The numerical rating score for uterine tone may be operator dependent and subjective but the authors suggest further studies to assess the clinical significance of their findings, as all other side effects were basically similar. The study may be underpowered in terms of numbers.


Obstructive Sleep Apnea and Ventilatory Depression

It has become axiomatic to state that patients with obstructive sleep apnea (OSA) are more sensitive to opioid induced ventilator]y depression. This small controlled study used Remifentanil infusions to test this theory. They found that obstructive sleep apnea status, apnea/hypopnea events per hour of sleep, or minimum nocturnal oxygen saturation measured by pulse oximetry did not influence the sensitivity to remifentanil-induced ventilatory depression in awake patients receiving a remifentanil infusion of 0.2 μg · kg–1 of ideal body weight per minute.
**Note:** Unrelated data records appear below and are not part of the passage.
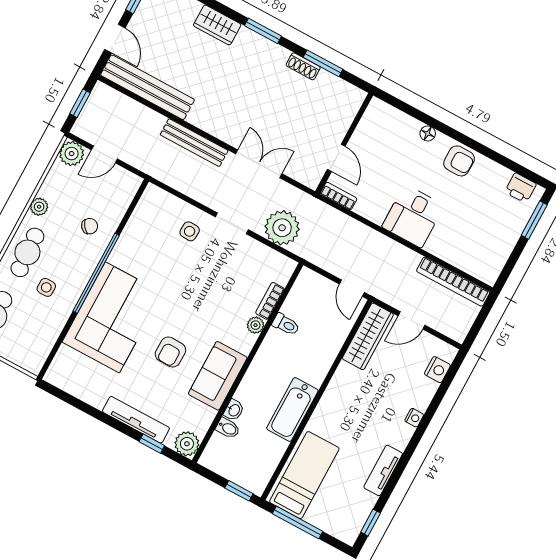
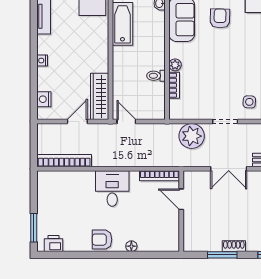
bookcase: (339, 196) -> (159, 176), width x1.56

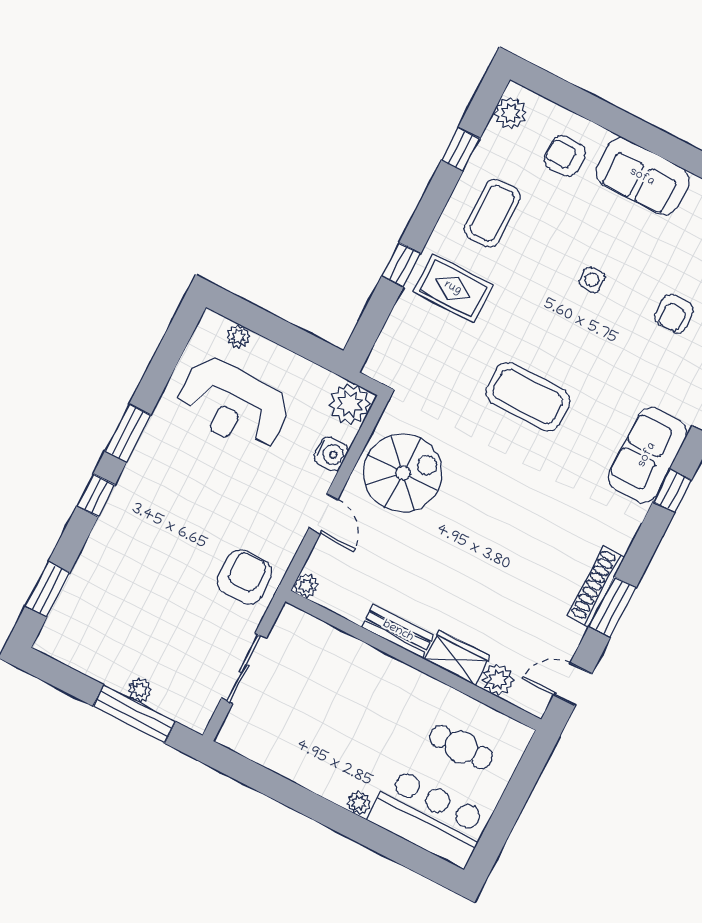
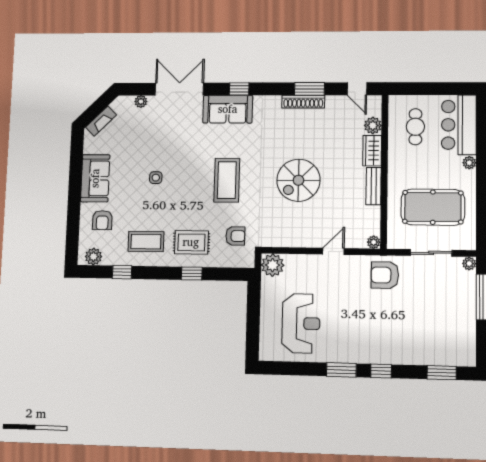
rug: (453, 288) -> (191, 242), turned 90
armchair: (674, 314) -> (235, 236), moved
plant: (238, 337) -> (266, 337), removed
water cooler: (331, 454) -> (302, 262), removed
spiral stairs: (403, 473) -> (298, 180), moved, turned -90
plant: (140, 690) -> (469, 264), moved
pool table: (316, 708) -> (433, 207), added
While this study was on awake patients using a specific ultrashort acting opioid, clinical practice is still likely to be guided by an abundance of caution in administering opioids to OSA patients, especially in the perioperative period, where sedation, sleep, and anesthesia may compound the issue.
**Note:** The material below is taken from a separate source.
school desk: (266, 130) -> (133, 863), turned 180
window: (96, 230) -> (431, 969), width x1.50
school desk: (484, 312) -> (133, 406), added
Medical and Health News Weekly

The risk of infective endocarditis related to injection drug use is increasing and is temporally associated with increasing prescriptions for hydromorphone link

For infants at high risk for allergic disease, it is now recommended that commonly allergenic solids be introduced at around 6 months of age, but not before 4 months of age link

Washington State declares emergency – measles outbreak. You’ll recall we all used to be vaccinated against measles before quackery took precedence over science link

There may be a cognitive benefit to reducing blood pressure, although the link to dementia not clear link

Please avoid kissing your hedgehog who could have a bad Salmonella link

Excessive toddler screen time can impinge on children’s ability to develop optimally link

E-cigarettes were more effective for smoking cessation than nicotine-replacement therapy, when both products were accompanied by behavioral support link

Eat breakfast but it may not help you to lose weight as often suggested link

Stethoscopes teeming with bacterial DNA! link

Dietary supplements for brain health are a multi billion dollar industry based on pseudoscience and dodgy predatory journals link

Injuries associated with standing electric scooter use are a new phenomenon and vary in severity link

Being absent from school too often, excused or not, can put a child’s academic achievement—and future health—at risk link

Surviving Sepsis Update 2019

Another update on the Surviving Sepsis Campaign. Stemming from experts’ concerns about excessive fluid administration and rushing the diagnosis, the update acknowledges more time may be needed to establish a definitive diagnosis, while still stressing the urgency of sepsis treatment. And it also advises vasopressors may be started concurrently with fluid for hypotension:

Surviving Sepsis Campaign Hour-1 Bundle of Care Elements:

  • Measure lactate level*  
  • Obtain blood cultures before administering antibiotics.
  • Administer broad-spectrum antibiotics.
  • Begin rapid administration of 30mL/kg crystalloid for hypotension or lactate level ≥ 4 ​mmol/L.
  • Apply vasopressors if hypotensive during or after fluid resuscitation to maintain MAP ≥ 65 mm Hg.

* Remeasure lactate if initial lactate is elevated (> 2 mmol/L).


Immunonutrition for ARDS

Much expert opinion has debated the potential value of immunonutrition in critical illness. This Cochrane review was a meta‐analysis of 10 studies of varying quality examining effects of omega‐3 fatty acids and/or antioxidants in adults with ARDS.

The conclusion showed the intervention may produce little or no difference in all‐cause mortality. The low quality evidence could not lead to conclusion on benefits in terms of oxygenation, ICU or ventilation duration, or other adverse effects.